Для Канта «царство божье на земле» равнозначно понятию обретения и воцарения религии разума. И так, объединяя людей единым этически-законодательным принципом, Кант представляет государственное устройство общества, как этическую общность, созданную на основе добродетели. «Последняя может существовать в среде политической общности и даже включать всех ее членов (так как если бы политическая общность не лежала в основе этической, люди не смогли бы осуществить эту последнюю), обладая в то же время особенным и специфическим для нее принципомобъединения (добродетель), в силу чего ее форма и устройство существенно отличаются от гражданских. Вместе с тем, если рассматривать их как две общности вообще, между ними имеется известное сходство, позволяющее назвать первую из них также и этическим государством, т. е. царством добродетели (доброго принципа), идея о котором имеет в человеческом разуме свою вполне обоснованную объективную реальность»[27]. В этически-гражданском обществе, в отличие от юридически-гражданского общества, нормы которого регламентированы правовым законом, состояния людей «объединены под началом тоже общественных, но свободных от принуждения законов, т. е. только законов добродетели»[28]. Кант признает постулат Томаса Гоббса о том, что естественным состоянием человечества является война всех против всех «на почве того зла, которое присуще всем людям»[29], но существование и осознание морального долга человеческого рода способно преодолеть это состояние: «Каждый род разумных существ объективно, в идее разума, предназначен к одной общественной цели, а именно к содействию высшему благу как благу общественному. Но так как высшее нравственное благо не может быть осуществлено исключительно посредством стремления отдельного человека к его собственному моральному совершенству, а требует объединения людей в одно целое ради той же цели, т. е. системы благомыслящих людей»[30]. Таким образом, идеалом Канта является государственное устройство, созданное на основе рациональной идеи о всеобщем благе, подкрепленном моральным законом, содержащимся в разуме. Отсюда выводится понятие о Боге, как о «моральном миродержце». «Следовательно этическая общность может быть мыслима только как народ, руководствующийся божественными заповедями, т. е. как народ божий, и притом по законам добродетели»[31].

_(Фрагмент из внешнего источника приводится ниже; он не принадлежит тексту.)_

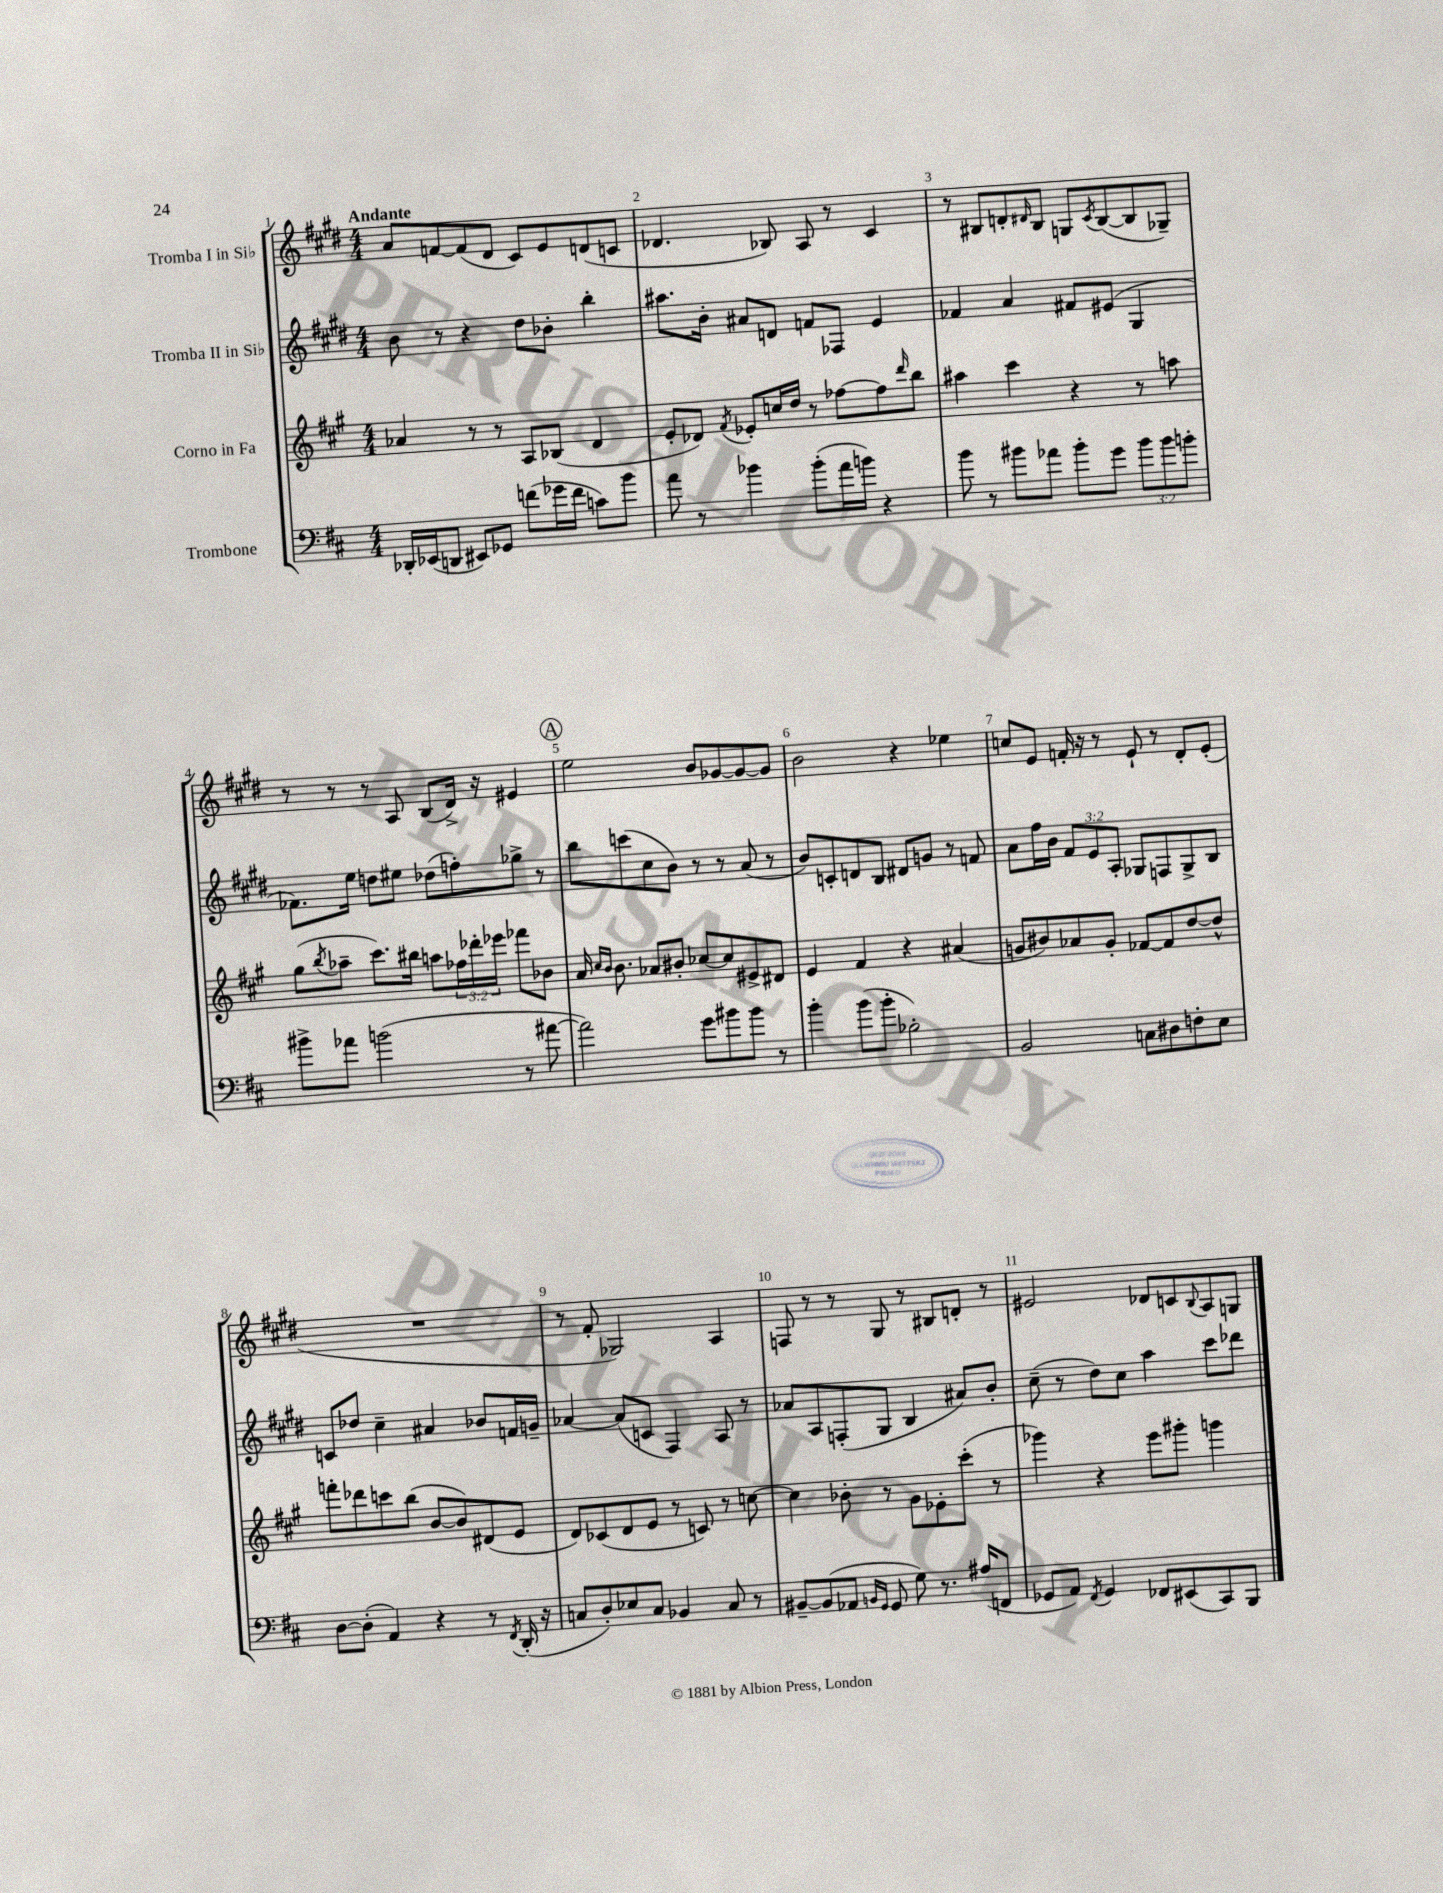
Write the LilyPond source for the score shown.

<<
\new StaffGroup <<
\new Staff = "s0" \with { instrumentName = "Tromba I in Sib" } {
    \clef treble \key e \major \numericTimeSignature \time 4/4 \tempo "Andante"
    a'8 f'8~ f'8( dis'8 cis'8) e'8 d'8( c'8 |
    des'4. bes8) a8 r8 cis'4 |
    r8 bis8 d'8-. \grace { dis'16 } bis8 g8 \acciaccatura { cis'8 } bis8~( bis8 ges8--) |
    r8 r8 r8 a8 b8( dis'16->) r16 eis'4 |
    \mark \markup { \circle "A" } e''2 b'8 ges'8~ ges'8~ ges'8 |
    b'2 r4 ees''4 |
    c''8 e'8 f'16-. r16 r8 e'8-! r8 dis'8-. e'8-.( |
    R1 |
    r8 fis'8-. ges2) a4 |
    f8 r8 r8 gis8 r8 bis8 d'8-. r8 |
    eis'2 des'8 c'8 \appoggiatura { b8 } a8 g8 \bar "|." |
}
\new Staff = "s1" \with { instrumentName = "Tromba II in Sib" } {
    \clef treble \key e \major \numericTimeSignature \time 4/4 \override Staff.TupletNumber.text = #tuplet-number::calc-fraction-text
    b'8 r8 r4 dis''8 bes'8-. b''4-. |
    ais''8. b'16-. ais'8 d'8 f'8 fes8 e'4 |
    fes'4 a'4 fis'8 eis'8( gis4 |
    fes'8.) e''16 d''8 eis''8 des''8( f''8-.) ges''8-> r8 |
    \mark \markup { \circle "A" } b''8 c'''8( cis''8 b'8) r8 r8 a'8( r8 |
    b'8) c'8-. d'8 b8 dis'8 g'8 r8 f'8 |
    a'8 fis''16 b'16 \tuplet 3/2 { fis'8 e'8 a8-. } ges8 f8 ges8-> b8 |
    c'8 des''8 cis''4-- ais'4 bes'8 f'16 g'16-- |
    aes'4~ aes'8( c'8 fis4) a8 r8 |
    aes'8 a8 f8-.( gis8 b4 ais'8) b'8-. |
    cis''8--( r8 dis''8) cis''8 a''4 cis'''8 des'''8 \bar "|." |
}
\new Staff = "s2" \with { instrumentName = "Corno in Fa" } {
    \clef treble \key a \major \numericTimeSignature \time 4/4 \override Staff.TupletNumber.text = #tuplet-number::calc-fraction-text
    aes'4 r8 r8 a8 bes8( d'4 |
    e'8-. des'8) \acciaccatura { fis'8 } ees'8-. c''16 d''16 r8 fes''8~ fes''8 \grace { d'''16 } b''8 |
    ais''4 cis'''4 r4 r8 a''8 |
    gis''8( \acciaccatura { b''8 } aes''8-- cis'''8.) bis''16 a''8 \tuplet 3/2 { fes''16 des'''16-. ees'''16 } fes'''8 bes'8 |
    \mark \markup { \circle "A" } a'16 \grace { cis''16 b'16 } b'8. aes'8 bis'8-. ces''8~ ces''8 eis'8-> dis'8 |
    e'4 fis'4 r4 ais'4( |
    g'8 bis'8) aes'8 g'8-. fes'8~ fes'8 d''8~ d''8-^ |
    f'''8-. des'''8 c'''8 b''8( b'8~ b'8) dis'8( e'8 |
    d'8) ces'8( d'8 e'8 r8 c'8) r8 c''8~ |
    c''4 bes'8-. r8 gis'8 ees'8-. cis'''8-.( r8 |
    ges'''4) r4 e'''8 gis'''8-. g'''4 \bar "|." |
}
\new Staff = "s3" \with { instrumentName = "Trombone" } {
    \clef bass \key d \major \numericTimeSignature \time 4/4 \override Staff.TupletNumber.text = #tuplet-number::calc-fraction-text
    des,16-. ees,16( d,8 eis,8) ges,8 f'8( ges'16 f'16 c'8) b'8 |
    a'8 r8 bes'4 bes'8-.( a'16 b'16) r4 |
    b'8 r8 bis'8 aes'8 bis'8-. g'8 \tuplet 3/2 { bis'8 bis'8 b'8-. } |
    bis'8-> aes'8 b'2( r8 ais'8~ |
    \mark \markup { \circle "A" } ais'2) g'8 bis'8 bis'8 r8 |
    b'4-. b'8( b'8-. bes2-.) |
    b,2 c8 dis8 f8-. e8 |
    d8~ d8-.( a,4) r4 r8 \acciaccatura { fis,8 } d,16-.( r16 |
    c8 d8-.) ees8 c8 bes,4 c8 r8 |
    bis,8~-- bis,8( aes,8 \grace { b,16 g,16 } g,8 g8) r8. ais16( f,8 |
    ges,8 a,8) \acciaccatura { fis,8 } ges,4 fes,8 eis,8( cis,8) b,,8 \bar "|." |
}
>>
>>
\layout { \context { \Score \override BarNumber.break-visibility = ##(#f #t #t) barNumberVisibility = #all-bar-numbers-visible } }
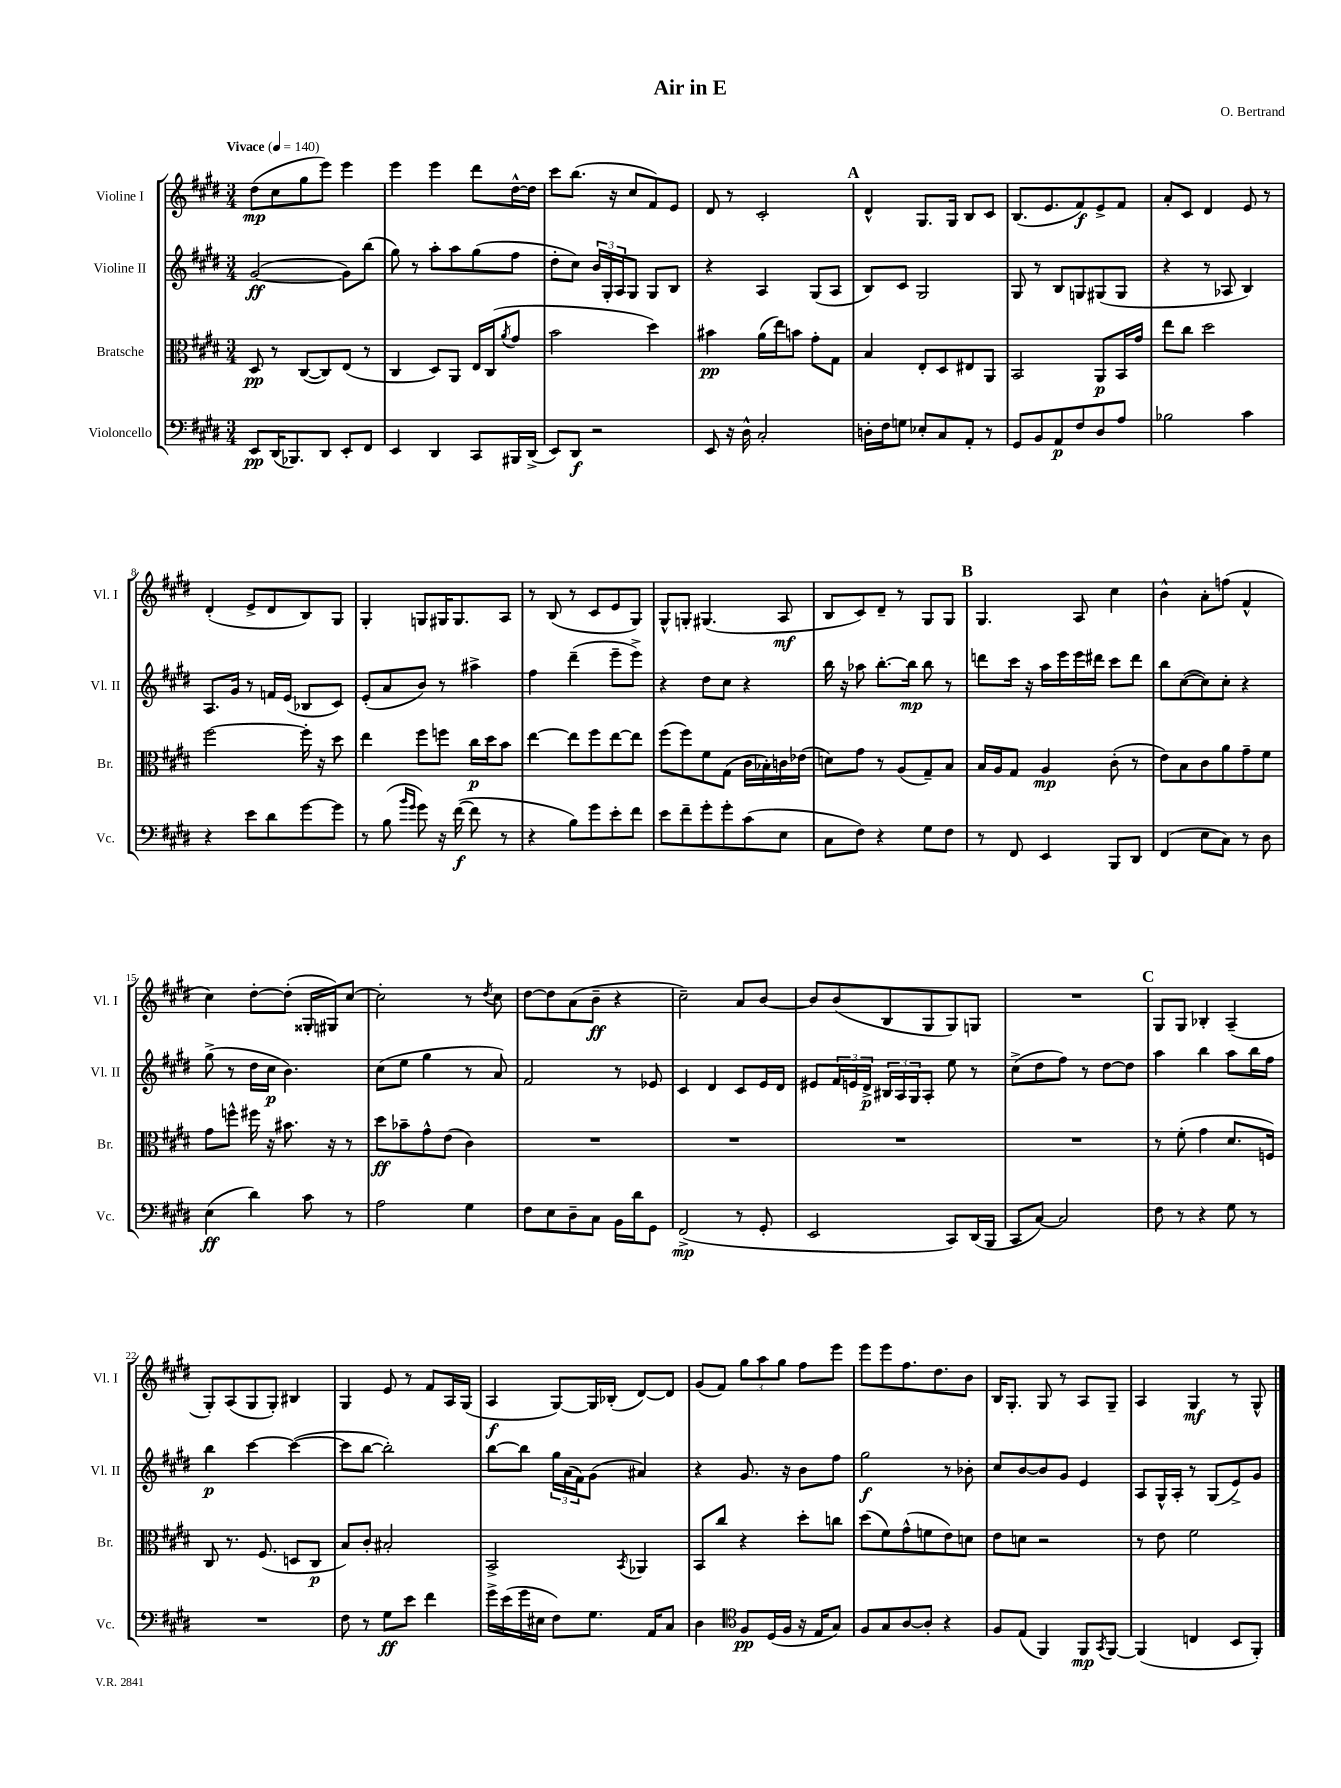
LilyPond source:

\header { title = "Air in E" composer = "O. Bertrand" }
<<
\new StaffGroup <<
\new Staff = "s0" \with { instrumentName = "Violine I" shortInstrumentName = "Vl. I" } {
    \clef treble \key e \major \numericTimeSignature \time 3/4 \tempo "Vivace" 4 = 140
    dis''8\mp( cis''8 gis''8 e'''8) e'''4 |
    e'''4 e'''4 dis'''8 dis''16~-^ dis''16 |
    cis'''8 b''8.( r16 cis''8 fis'8) e'8 |
    dis'8 r8 cis'2-. |
    \mark \markup { \bold "A" } dis'4-^ gis8. gis16 b8 cis'8 |
    b8.( e'8. fis'8\f) e'8-> fis'8 |
    a'8-. cis'8 dis'4 e'8 r8 |
    dis'4-.( e'8-> dis'8 b8) gis8 |
    gis4-. g8 gis16 gis8. a8 |
    r8 b8( r8 cis'8 e'8 gis8) |
    gis8-^ g8-. gis4.( a8\mf |
    b8 cis'8) dis'8-- r8 gis8 gis8 |
    \mark \markup { \bold "B" } gis4. a8 cis''4 |
    b'4-^ a'8-. f''8( fis'4-^ |
    cis''4) dis''8~-. dis''8-.( gisis16-. gis16) cis''8~ |
    cis''2-. r8 \acciaccatura { dis''8 } cis''8 |
    dis''8~ dis''8 a'8( b'8--\ff r4 |
    cis''2--) a'8 b'8~ |
    b'8 b'8( b8 gis8 gis8) g8 |
    R2. |
    \mark \markup { \bold "C" } gis8 gis8 bes4-. a4--( |
    gis8-.) a8( gis8 gis8-.) bis4 |
    gis4 e'8 r8 fis'8 a16 gis16( |
    a4\f gis8~) gis16 bes16-.( dis'8~) dis'8 |
    gis'8( fis'8) \tuplet 3/2 { gis''8 a''8 gis''8 } fis''8 e'''8 |
    e'''8 e'''8 fis''8. dis''8. b'8 |
    b16 gis8.-. gis8 r8 a8 gis8-- |
    a4 gis4\mf r8 gis8-^ \bar "|." |
}
\new Staff = "s1" \with { instrumentName = "Violine II" shortInstrumentName = "Vl. II" } {
    \clef treble \key e \major \numericTimeSignature \time 3/4
    gis'2~\ff( gis'8) b''8( |
    gis''8) r8 a''8-. a''8 gis''8( fis''8 |
    dis''8-. cis''8) \tuplet 3/2 { b'16 gis16-. a16 } gis8 gis8 b8 |
    r4 a4 gis8( a8 |
    \mark \markup { \bold "A" } b8) cis'8 gis2 |
    gis8 r8 b8 g8 gis8( gis8 |
    r4 r8 aes8 b4) |
    a8. gis'16 r8 f'16 e'16( bes8 cis'8) |
    e'8-.( a'8 b'8) r8 ais''4-> |
    fis''4 dis'''4--( e'''8-- e'''8->) |
    r4 dis''8 cis''8 r4 |
    b''16 r16 aes''8 b''8.~-. b''16\mp b''8 r8 |
    \mark \markup { \bold "B" } d'''8 cis'''16 r16 a''16 e'''16 e'''16 dis'''16 cis'''8 dis'''8 |
    b''8 cis''8~( cis''8) cis''8-. r4 |
    gis''8->( r8 dis''16 cis''16\p b'4.) |
    cis''8( e''8 gis''4 r8 a'8) |
    fis'2 r8 ees'8 |
    cis'4 dis'4 cis'8 e'16 dis'16 |
    eis'8 \tuplet 3/2 { fis'16 e'16 dis'16->\p } \tuplet 3/2 { bis16 a16 gis16 } a8-. e''8 r8 |
    cis''8->( dis''8 fis''8) r8 dis''8~ dis''8 |
    \mark \markup { \bold "C" } a''4 b''4 a''8 b''16 fis''16 |
    b''4\p cis'''4~ cis'''4~( |
    cis'''8 b''8~ b''2-.) |
    b''8~ b''8 \tuplet 3/2 { gis''16 a'16( fis'16) } gis'8( ais'4) |
    r4 gis'8. r16 b'8 fis''8 |
    gis''2\f r8 bes'8-. |
    cis''8 b'8~ b'8 gis'8 e'4 |
    a8 gis16-^ a16-. r8 gis8( e'8->) gis'8 \bar "|." |
}
\new Staff = "s2" \with { instrumentName = "Bratsche" shortInstrumentName = "Br." } {
    \clef alto \key e \major \numericTimeSignature \time 3/4
    dis8\pp r8 cis8~( cis8) e8( r8 |
    cis4 dis8) a,8 e16 cis16( \acciaccatura { a'8 } gis'8 |
    b'2 dis''4) |
    bis'4\pp a'16( e''16) b'8 gis'8-. gis8 |
    \mark \markup { \bold "A" } b4 e8-. dis8 eis8 a,8 |
    b,2 a,8\p b,16 gis'16 |
    e''8 cis''8 dis''2 |
    fis''2~ fis''16-. r16 dis''8 |
    e''4 fis''8 f''8 cis''16\p dis''16 b'8 |
    e''4~ e''8 fis''8 e''8~ e''8 |
    fis''8( fis''8) fis'8 gis8( cis'16 bes16-.) c'16 ees'16( |
    d'8) gis'8 r8 a8( gis8--) b8 |
    \mark \markup { \bold "B" } b16 a16 gis8 a4\mp cis'8-.( r8 |
    e'8) b8 cis'8 a'8 gis'8-- fis'8 |
    gis'8 f''8-^ fis''16 r16 bis'8. r16 r8 |
    dis''8\ff bes'8-- gis'8-^ e'8( cis'4) |
    R2. |
    R2. |
    R2. |
    R2. |
    \mark \markup { \bold "C" } r8 fis'8-.( gis'4 dis'8. f16) |
    cis8 r8. fis8.( d8 cis8\p |
    b8) cis'8-. bis2-. |
    b,2-> \acciaccatura { b,8 } aes,4 |
    b,8 cis''8 r4 dis''8-. c''8 |
    dis''8( fis'8) gis'8-^( f'8 e'8) d'8 |
    e'8 d'8 r2 |
    r8 e'8 fis'2 \bar "|." |
}
\new Staff = "s3" \with { instrumentName = "Violoncello" shortInstrumentName = "Vc." } {
    \clef bass \key e \major \numericTimeSignature \time 3/4
    e,8\pp dis,16( bes,,8.) dis,8 e,8-. fis,8 |
    e,4 dis,4 cis,8 bis,,16 dis,16->( |
    e,8) dis,8\f r2 |
    e,8 r16 dis16-^ cis2-. |
    \mark \markup { \bold "A" } d16-. fis16 g8 ees8-. cis8 a,8-. r8 |
    gis,8 b,8 a,8\p fis8 dis8 a8 |
    bes2 cis'4 |
    r4 e'8 dis'8 gis'8~ gis'8 |
    r8 b8( \grace { b'16 gis'16 } gis'8) r16 fis'16~\f( fis'8 r8 |
    r4 b8) gis'8 e'8-. fis'8 |
    e'8 fis'8-- gis'8-. gis'8-. cis'8( e8 |
    cis8 fis8) r4 gis8 fis8 |
    \mark \markup { \bold "B" } r8 fis,8 e,4 b,,8 dis,8 |
    fis,4( e8 cis8) r8 dis8 |
    e4\ff( dis'4) cis'8 r8 |
    a2 gis4 |
    fis8 e8 dis8-- cis8 b,16 dis'16 gis,8 |
    fis,2->\mp( r8 gis,8-. |
    e,2 cis,8) dis,16( b,,16 |
    cis,8 cis8~) cis2 |
    \mark \markup { \bold "C" } fis8 r8 r4 gis8 r8 |
    R2. |
    fis8 r8 gis8\ff e'8 fis'4 |
    gis'16-> e'16( gis'16 eis16 fis8) gis8. a,16 cis8 |
    dis4 \clef tenor fis8\pp dis16( fis16 r16 e16 gis8) |
    fis8 gis8 a8~ a8-. r4 |
    fis8 e8( fis,4) fis,8\mp \acciaccatura { gis,8 } fis,8~ |
    fis,4( c4 b,8 fis,8-.) \bar "|." |
}
>>
>>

Общностью, основанной на законах моральной добродетели, для Канта является церковь, которую он делит на «невидимую церковь» и видимую, как реальное объединение людей. Последняя, как любое правовое объединение, имеет иерархические черты (под началом верховной власти), служителей, паству и соответствующие требования, предъявляемые Кантом для «истинной церкви», каковы: всеобщность, чистота, отношение на основе принципа свободы, модальность (или неизменяемость). Все эти характеристики приводят к будущей критике церкви как конфессионального института.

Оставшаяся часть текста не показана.